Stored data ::
⟨
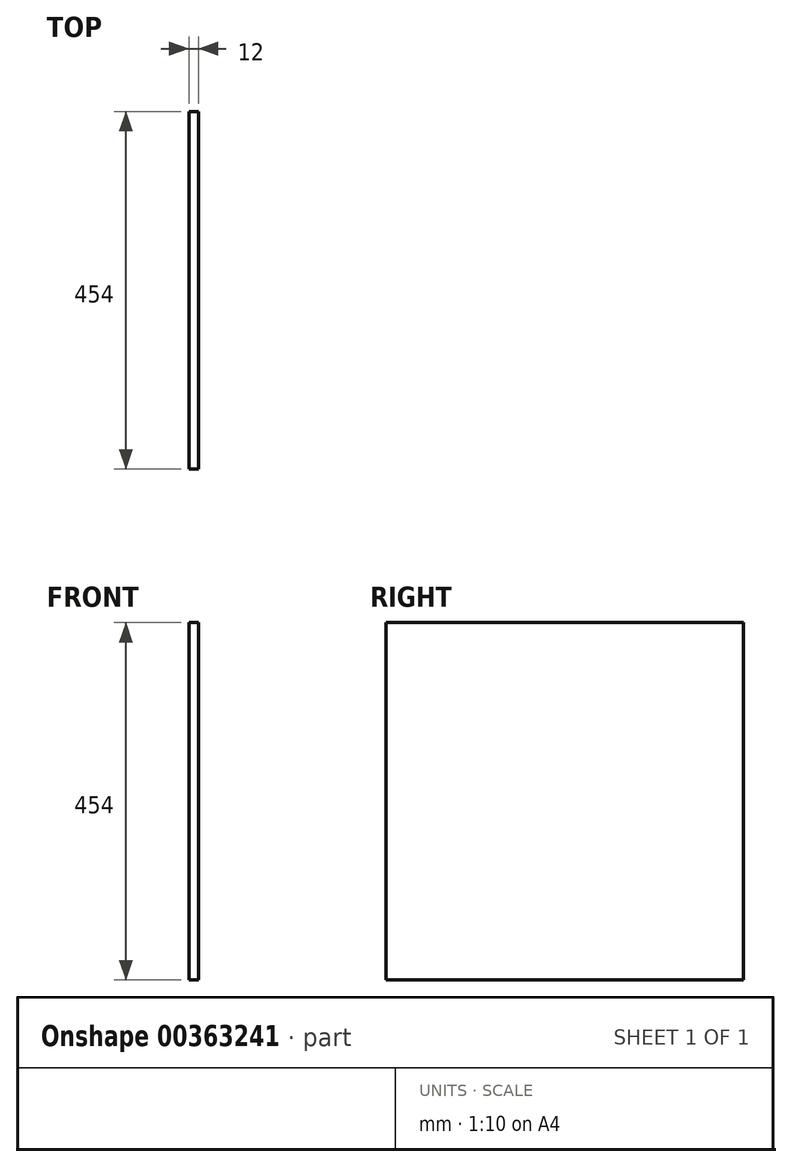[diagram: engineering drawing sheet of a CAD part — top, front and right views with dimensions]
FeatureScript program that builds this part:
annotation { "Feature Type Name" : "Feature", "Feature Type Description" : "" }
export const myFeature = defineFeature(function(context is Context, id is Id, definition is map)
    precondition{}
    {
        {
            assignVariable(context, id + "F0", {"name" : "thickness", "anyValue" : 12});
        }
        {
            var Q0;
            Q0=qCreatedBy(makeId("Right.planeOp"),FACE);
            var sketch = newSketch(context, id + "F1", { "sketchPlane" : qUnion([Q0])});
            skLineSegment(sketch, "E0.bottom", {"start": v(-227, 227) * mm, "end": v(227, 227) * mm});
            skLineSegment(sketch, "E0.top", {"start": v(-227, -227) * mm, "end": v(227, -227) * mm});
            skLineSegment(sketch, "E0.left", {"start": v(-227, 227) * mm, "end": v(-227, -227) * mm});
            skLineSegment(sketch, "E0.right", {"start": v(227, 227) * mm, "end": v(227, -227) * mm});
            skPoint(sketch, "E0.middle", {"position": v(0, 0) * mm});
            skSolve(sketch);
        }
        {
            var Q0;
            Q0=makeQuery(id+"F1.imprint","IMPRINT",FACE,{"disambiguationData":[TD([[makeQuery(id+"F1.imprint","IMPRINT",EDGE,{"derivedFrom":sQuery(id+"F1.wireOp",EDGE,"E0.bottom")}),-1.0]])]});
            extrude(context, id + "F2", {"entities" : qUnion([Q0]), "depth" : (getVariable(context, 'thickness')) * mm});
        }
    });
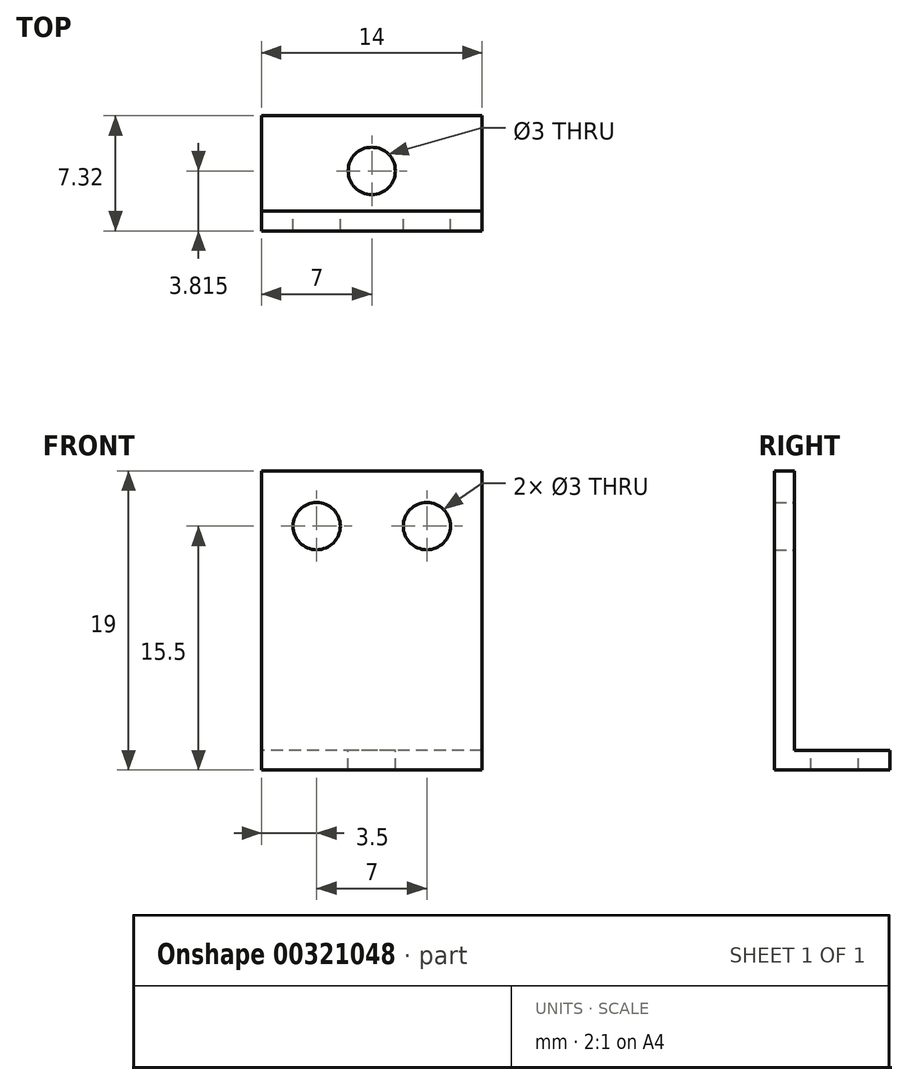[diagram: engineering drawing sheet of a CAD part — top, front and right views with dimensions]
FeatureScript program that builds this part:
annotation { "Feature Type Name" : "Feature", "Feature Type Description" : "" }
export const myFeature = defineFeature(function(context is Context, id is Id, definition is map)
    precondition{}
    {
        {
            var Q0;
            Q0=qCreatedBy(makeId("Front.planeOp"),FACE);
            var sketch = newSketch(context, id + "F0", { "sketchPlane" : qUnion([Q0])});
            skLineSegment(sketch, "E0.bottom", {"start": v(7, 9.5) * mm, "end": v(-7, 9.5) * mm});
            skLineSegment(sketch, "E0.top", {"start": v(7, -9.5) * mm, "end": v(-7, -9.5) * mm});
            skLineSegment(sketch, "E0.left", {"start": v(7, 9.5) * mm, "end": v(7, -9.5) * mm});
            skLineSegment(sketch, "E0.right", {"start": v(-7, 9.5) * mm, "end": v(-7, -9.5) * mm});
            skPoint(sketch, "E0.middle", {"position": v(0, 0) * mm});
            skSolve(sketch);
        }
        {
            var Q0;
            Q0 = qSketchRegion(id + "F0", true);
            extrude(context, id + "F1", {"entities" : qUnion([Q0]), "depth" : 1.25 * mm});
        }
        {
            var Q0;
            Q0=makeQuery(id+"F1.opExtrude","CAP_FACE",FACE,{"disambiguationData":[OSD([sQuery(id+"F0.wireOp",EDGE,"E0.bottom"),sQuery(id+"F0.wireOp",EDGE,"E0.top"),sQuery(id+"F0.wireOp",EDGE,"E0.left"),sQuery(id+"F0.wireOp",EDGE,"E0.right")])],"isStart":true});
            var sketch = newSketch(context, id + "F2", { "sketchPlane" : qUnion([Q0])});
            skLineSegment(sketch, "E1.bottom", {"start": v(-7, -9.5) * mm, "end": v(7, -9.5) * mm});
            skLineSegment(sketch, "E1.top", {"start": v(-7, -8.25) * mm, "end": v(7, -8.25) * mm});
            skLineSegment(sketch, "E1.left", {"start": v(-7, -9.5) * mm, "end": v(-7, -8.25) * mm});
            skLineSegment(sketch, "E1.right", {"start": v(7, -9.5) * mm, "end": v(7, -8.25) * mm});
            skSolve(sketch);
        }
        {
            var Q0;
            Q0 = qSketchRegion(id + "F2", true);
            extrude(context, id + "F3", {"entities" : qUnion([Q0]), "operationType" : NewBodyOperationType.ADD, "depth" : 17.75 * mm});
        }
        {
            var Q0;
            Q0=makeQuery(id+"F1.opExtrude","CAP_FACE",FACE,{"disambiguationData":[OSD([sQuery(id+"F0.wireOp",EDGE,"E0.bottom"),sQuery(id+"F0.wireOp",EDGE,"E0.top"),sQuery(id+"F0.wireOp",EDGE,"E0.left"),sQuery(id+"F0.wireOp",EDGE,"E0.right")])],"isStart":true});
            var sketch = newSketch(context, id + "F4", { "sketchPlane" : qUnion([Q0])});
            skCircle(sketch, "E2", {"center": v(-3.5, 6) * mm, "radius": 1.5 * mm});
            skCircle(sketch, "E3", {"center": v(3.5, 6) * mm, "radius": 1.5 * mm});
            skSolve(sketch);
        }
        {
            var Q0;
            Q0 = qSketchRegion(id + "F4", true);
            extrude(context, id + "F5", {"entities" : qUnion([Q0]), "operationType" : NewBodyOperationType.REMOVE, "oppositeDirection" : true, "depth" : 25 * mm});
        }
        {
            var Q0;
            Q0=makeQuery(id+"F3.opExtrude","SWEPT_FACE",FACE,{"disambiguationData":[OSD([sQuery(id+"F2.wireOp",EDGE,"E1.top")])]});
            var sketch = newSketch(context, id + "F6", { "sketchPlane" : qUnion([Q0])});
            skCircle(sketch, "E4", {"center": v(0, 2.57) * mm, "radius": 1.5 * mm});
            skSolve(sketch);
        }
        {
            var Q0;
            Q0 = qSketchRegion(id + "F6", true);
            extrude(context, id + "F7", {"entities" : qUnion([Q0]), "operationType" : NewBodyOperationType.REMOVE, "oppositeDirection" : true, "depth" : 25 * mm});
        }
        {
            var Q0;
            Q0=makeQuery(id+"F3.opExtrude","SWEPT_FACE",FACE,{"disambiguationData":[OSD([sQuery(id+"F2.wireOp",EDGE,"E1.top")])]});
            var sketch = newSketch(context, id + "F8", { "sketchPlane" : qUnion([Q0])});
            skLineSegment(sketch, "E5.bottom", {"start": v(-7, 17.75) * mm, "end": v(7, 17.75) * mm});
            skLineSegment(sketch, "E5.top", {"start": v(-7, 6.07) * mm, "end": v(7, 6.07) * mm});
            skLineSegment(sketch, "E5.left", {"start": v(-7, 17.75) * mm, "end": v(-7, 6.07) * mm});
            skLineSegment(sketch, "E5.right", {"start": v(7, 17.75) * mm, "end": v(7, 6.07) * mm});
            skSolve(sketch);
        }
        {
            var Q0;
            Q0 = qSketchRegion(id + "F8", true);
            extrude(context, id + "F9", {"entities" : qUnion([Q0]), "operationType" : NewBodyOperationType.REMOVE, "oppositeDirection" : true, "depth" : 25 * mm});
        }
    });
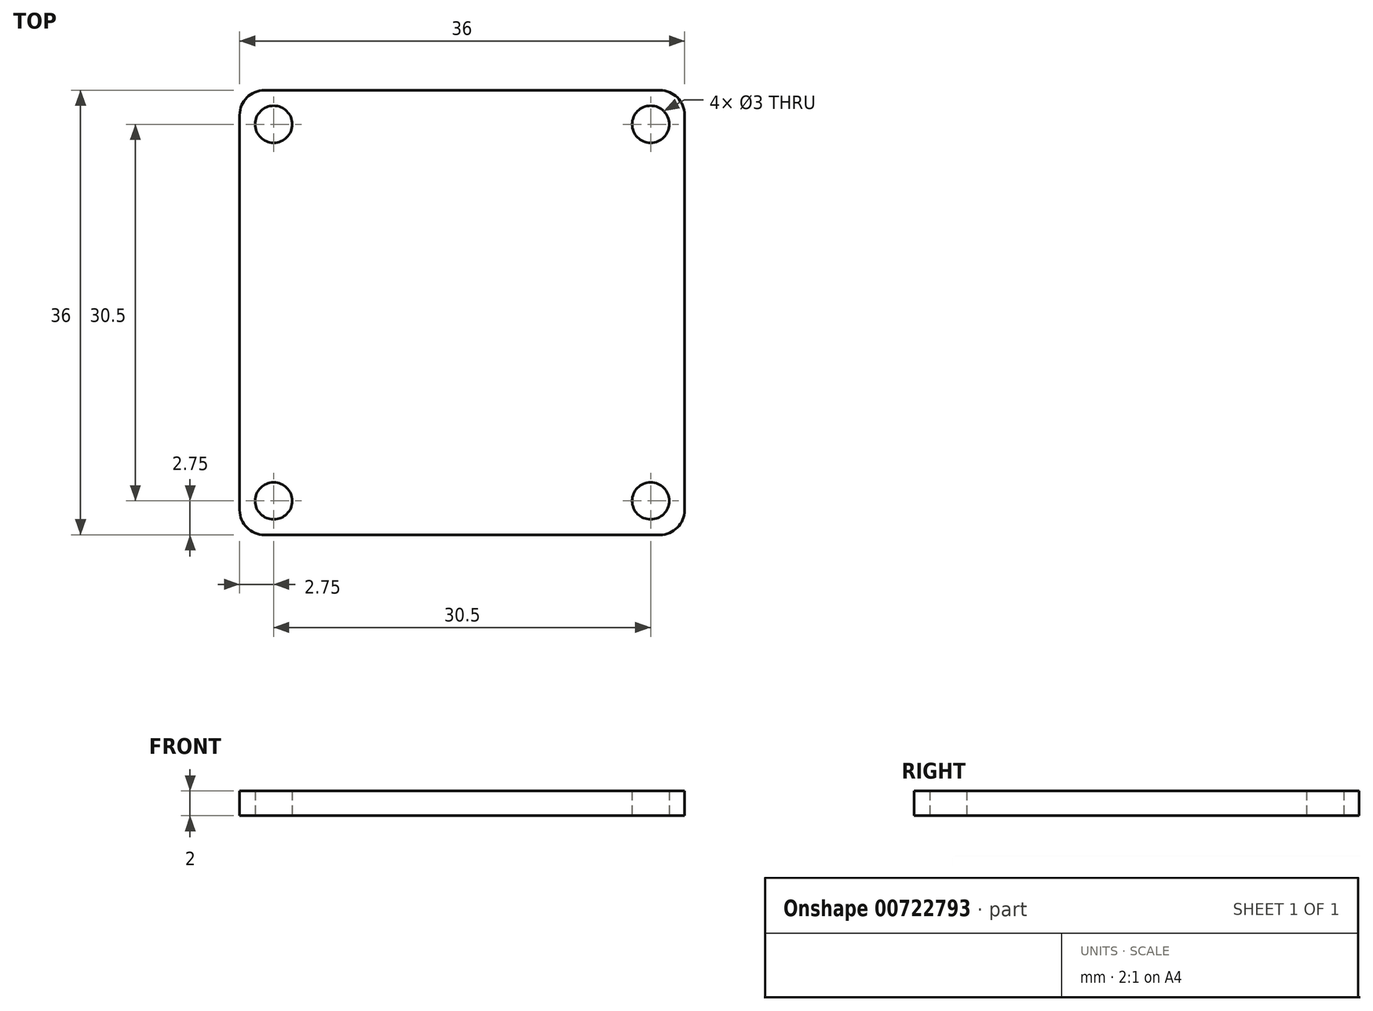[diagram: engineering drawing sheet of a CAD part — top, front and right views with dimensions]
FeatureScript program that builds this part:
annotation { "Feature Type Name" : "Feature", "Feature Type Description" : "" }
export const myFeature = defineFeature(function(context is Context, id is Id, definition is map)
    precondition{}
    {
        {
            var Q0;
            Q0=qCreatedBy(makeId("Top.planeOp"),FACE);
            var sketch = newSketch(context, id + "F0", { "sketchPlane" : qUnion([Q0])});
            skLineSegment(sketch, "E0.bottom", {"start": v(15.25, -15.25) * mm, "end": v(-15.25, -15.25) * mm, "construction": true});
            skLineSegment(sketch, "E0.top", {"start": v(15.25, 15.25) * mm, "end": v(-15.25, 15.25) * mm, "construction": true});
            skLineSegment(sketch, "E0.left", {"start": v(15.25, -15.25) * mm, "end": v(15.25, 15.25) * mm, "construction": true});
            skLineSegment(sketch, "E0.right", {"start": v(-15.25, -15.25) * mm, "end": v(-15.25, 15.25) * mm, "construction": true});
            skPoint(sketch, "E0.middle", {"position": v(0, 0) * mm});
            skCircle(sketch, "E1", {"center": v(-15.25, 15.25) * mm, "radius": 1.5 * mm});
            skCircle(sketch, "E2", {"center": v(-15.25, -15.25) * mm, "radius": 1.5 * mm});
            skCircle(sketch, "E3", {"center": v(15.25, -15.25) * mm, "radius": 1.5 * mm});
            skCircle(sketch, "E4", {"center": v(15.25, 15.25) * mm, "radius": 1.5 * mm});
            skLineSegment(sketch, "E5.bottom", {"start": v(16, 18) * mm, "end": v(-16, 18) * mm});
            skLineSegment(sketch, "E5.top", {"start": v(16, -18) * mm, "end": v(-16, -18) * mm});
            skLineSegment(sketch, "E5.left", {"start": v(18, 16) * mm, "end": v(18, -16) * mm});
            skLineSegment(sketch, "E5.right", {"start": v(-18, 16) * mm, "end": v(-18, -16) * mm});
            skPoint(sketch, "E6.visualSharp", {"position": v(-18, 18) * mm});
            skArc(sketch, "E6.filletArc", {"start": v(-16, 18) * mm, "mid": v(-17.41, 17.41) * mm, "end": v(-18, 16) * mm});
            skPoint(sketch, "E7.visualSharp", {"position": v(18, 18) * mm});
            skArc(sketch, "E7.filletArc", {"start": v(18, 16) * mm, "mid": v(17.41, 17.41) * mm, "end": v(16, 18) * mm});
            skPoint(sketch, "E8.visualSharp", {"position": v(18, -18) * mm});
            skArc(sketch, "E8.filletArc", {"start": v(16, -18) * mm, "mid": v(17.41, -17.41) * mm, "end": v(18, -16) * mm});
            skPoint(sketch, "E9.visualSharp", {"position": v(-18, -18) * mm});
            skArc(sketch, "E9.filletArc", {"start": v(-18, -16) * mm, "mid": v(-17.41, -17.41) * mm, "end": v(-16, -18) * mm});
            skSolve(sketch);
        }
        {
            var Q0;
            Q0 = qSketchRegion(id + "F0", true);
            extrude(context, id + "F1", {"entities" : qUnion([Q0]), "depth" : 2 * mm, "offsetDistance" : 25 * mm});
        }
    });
⟩
Your objective ::
Tally the lines in the material above that contain the string "bottom", and state only the resulting number.

Output of the task ::
9